By Jérémie A. Kathalay
Posted on June 28, 2022
Canada is one of the “melting pots” of the world because of the diversity that blooms in each region. Places around the world see Canada as a place of acceptance, where everyone thrives and achieves success. If one did not know any better, Canada may be considered the most perfect country on the planet. From apologizing too much to living in igloos, it seems Canada can do no wrong. Especially with its history. It is not a question of how long ago but rather how far it went. There is a belief that there is no longer a race issue and Canada has become a better place for all minorities. This belief could be due to a lack of education on race in this country as it is not taught in schools, or it could be something that the country wants to keep in the past. Either way, what remains in the dark seeks the light at some point.
Racism in Canada by Vic Satzewich explains that before the beginning of the American Civil War, Canada was the end point of the Underground Railroad. Runaway slaves would find themselves in the southern regions of Canada for safety and freedom. One of these places was in the southeastern region, Nova Scotia. The name may be familiar to many, though you may not be familiar with the community Black Canadians formed after being rejected by white Nova Scotians: Africville.
Many Black individuals already lived in this region, however, larger groups of Black settlers came to the province right after the American Revolution. Without any aid from the government, these settlers had no choice but to reside on the southside of Nova Scotia which was not favorable in any shape or form. Like any community however, coming together created a home in Africville. From building schools to stores and churches, the people made it a real community. In a story published by journalist Matthew McRae, a quote from one of the residents, Irvine Carvery, speaks on the environment of the town. He said, “You weren’t isolated at any time living in Africville, you always felt at home.”
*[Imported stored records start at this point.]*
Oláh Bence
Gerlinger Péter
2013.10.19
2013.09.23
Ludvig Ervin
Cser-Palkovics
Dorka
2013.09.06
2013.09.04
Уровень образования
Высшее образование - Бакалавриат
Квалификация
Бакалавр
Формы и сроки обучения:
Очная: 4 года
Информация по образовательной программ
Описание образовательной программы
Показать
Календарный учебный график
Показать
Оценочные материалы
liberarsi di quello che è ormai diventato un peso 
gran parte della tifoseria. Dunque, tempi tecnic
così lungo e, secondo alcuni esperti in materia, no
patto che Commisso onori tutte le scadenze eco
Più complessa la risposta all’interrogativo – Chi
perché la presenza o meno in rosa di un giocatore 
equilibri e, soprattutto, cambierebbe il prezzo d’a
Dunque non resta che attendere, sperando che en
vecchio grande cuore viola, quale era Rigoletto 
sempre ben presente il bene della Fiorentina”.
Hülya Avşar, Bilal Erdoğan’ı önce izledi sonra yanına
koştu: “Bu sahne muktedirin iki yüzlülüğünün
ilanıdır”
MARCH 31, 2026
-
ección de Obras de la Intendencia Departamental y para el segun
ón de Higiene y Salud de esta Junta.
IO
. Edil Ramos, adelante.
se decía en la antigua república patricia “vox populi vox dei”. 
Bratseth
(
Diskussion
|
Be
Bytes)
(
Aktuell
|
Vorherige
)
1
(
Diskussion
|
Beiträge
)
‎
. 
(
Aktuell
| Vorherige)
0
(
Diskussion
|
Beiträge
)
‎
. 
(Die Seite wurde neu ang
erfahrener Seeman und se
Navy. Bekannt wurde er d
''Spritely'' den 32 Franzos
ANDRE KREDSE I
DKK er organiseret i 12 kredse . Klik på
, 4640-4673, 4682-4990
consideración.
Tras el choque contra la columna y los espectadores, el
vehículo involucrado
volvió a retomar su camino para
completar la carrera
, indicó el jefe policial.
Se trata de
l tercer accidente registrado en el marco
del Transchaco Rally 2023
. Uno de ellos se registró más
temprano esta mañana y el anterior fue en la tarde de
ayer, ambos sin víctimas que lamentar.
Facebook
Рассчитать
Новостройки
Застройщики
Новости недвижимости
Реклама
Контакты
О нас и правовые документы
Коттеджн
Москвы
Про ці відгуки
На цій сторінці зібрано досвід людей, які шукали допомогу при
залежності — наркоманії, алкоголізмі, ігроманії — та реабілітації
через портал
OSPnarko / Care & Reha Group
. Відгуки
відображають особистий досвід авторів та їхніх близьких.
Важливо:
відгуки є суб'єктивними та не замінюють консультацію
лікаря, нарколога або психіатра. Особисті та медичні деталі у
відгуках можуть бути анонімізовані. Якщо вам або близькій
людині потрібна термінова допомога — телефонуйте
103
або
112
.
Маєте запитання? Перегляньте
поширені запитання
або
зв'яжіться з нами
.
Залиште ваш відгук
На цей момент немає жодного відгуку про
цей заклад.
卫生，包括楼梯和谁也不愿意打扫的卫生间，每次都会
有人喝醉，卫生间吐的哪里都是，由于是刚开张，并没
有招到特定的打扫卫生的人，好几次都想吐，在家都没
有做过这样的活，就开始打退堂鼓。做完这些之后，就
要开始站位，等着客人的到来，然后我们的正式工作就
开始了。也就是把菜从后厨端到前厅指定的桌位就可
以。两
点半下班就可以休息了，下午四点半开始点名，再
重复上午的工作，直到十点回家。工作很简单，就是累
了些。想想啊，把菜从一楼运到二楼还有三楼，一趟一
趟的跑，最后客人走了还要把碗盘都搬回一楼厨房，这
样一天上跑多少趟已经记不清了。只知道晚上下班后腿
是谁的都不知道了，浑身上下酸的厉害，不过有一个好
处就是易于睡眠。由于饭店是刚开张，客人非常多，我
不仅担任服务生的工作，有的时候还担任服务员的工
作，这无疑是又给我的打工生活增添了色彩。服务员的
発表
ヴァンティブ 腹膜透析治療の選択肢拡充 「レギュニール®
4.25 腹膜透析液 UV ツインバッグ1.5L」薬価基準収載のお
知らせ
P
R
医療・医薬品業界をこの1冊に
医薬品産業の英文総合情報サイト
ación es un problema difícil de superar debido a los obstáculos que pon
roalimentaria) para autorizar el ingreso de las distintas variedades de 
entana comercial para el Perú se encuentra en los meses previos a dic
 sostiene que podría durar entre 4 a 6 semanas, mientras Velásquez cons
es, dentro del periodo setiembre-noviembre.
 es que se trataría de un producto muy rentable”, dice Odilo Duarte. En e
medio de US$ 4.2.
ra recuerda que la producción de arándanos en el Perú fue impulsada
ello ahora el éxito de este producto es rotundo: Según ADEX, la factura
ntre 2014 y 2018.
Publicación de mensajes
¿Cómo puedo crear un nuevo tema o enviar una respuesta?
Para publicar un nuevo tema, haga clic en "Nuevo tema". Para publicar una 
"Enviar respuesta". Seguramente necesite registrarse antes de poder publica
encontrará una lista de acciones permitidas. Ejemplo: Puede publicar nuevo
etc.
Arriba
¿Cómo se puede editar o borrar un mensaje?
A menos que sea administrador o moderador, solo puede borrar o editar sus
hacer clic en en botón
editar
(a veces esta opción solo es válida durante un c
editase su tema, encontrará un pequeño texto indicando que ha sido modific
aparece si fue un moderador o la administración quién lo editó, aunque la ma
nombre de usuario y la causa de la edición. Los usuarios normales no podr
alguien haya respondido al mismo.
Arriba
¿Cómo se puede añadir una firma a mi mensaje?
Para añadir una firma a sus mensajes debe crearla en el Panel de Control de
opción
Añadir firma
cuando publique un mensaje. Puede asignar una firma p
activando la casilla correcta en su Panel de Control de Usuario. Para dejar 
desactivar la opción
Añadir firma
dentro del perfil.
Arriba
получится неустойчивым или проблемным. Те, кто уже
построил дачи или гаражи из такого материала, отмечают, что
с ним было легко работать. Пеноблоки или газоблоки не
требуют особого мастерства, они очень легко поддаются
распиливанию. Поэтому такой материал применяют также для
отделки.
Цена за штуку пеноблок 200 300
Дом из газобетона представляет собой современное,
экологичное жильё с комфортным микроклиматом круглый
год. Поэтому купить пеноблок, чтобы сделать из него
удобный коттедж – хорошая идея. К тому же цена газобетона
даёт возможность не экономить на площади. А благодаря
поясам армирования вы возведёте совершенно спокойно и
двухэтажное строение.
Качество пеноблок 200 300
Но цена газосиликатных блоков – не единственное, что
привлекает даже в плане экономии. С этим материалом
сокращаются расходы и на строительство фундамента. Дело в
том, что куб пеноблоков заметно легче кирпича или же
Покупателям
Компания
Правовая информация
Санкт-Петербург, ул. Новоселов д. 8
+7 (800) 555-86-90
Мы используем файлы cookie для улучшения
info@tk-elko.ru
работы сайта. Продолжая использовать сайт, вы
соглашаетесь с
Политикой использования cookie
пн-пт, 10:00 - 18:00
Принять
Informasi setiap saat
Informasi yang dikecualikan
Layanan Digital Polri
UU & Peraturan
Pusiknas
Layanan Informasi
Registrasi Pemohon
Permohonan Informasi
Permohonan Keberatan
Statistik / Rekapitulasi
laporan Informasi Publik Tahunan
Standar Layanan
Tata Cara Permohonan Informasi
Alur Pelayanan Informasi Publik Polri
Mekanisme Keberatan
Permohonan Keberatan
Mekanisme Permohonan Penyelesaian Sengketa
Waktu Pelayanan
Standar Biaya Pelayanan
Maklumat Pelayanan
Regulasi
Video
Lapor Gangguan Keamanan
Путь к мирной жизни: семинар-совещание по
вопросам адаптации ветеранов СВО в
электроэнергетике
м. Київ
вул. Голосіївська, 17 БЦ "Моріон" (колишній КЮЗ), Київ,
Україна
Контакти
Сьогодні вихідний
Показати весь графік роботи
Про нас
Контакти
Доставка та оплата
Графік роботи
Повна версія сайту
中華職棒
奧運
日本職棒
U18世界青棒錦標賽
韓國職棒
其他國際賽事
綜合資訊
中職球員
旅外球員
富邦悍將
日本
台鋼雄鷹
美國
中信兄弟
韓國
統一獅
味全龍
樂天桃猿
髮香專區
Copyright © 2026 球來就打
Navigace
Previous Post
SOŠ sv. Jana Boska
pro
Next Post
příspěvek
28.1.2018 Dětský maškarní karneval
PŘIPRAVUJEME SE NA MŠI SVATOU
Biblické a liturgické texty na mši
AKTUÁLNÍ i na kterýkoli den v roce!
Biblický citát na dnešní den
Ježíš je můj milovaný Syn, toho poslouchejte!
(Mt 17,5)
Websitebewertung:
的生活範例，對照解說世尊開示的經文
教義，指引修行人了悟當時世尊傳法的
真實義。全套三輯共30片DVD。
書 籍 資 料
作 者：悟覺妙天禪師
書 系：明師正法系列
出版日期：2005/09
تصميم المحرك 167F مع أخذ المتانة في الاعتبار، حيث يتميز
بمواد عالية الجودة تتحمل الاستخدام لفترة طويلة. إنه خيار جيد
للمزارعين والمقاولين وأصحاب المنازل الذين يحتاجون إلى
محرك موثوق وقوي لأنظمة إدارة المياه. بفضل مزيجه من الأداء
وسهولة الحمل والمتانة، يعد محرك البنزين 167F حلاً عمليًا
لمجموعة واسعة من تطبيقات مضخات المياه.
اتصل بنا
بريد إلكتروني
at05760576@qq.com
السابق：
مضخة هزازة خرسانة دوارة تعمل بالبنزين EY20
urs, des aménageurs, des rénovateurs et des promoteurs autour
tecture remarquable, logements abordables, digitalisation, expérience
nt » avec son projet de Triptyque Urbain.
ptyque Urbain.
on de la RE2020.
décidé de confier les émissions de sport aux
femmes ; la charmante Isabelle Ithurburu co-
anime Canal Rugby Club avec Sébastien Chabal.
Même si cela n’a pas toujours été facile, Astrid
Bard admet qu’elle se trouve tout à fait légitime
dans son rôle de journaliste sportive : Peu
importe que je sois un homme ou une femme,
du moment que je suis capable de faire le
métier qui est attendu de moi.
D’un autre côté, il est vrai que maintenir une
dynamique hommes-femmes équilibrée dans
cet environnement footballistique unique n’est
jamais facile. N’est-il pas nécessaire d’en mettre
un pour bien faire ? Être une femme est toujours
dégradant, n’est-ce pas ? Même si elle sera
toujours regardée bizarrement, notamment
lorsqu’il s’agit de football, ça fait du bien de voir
However, Africville was not free from racism or segregation like in the United States. Despite being a place of sanctuary for many there, the racism and lack of essential needs were hefty hurdles for the people of Africville. There was no access to clean water or a proper sewage system. Yet, Africville residents continuously paid taxes, contributing to the region of Halifax, even though they never saw the benefits. The city made it clear that it had no intention of helping the people in the community, as they built around Africville. If it wasn’t enough to treat Africville residents like second-class citizens, more drastic measures were soon taken.
In the United States, there was a place in Tulsa, Oklahoma known as the Black Wall Street. Black Americans were the primary residents of Black Wall Street and the name suited it well. The town flourished and circulated enough profit to support many Black-owned businesses. It was known to have been the wealthiest place where Black people resided in the nation. Black Wall Street unfortunately was not here to stay.
On May 31, 1921, a mob of armed white aggressors came through the town, burning down every establishment in their way. A few deaths were recorded; however, the true number is likely in the hundreds. This was and is one of the deadliest attacks on American soil to date.
What does this have to do with Africville? Like in Tulsa, white people in Nova Scotia were threatened by a strong Black community. The city of Halifax made the decision that the people of Africville needed to be displaced and relocated. Some residents received payment for the relocation but only if they had proof of ownership. Without it, residents were given very little money to see themselves off. Intimidation was a tactic that was used as well, making it clear that the plan was to get rid of a thriving Black community in Canada. Africville was eventually destroyed in January 1970.
Whether it be the act of independence from the white savior complex mindset that brought upon the prejudice and racism towards the people of Africville, or just the fear of having Black people too close to white communities, Canada has a history of racism that is largely left out of textbooks. Acknowledging that it exists is the first step to understanding and rectifying these acts, and avoiding them from happening again.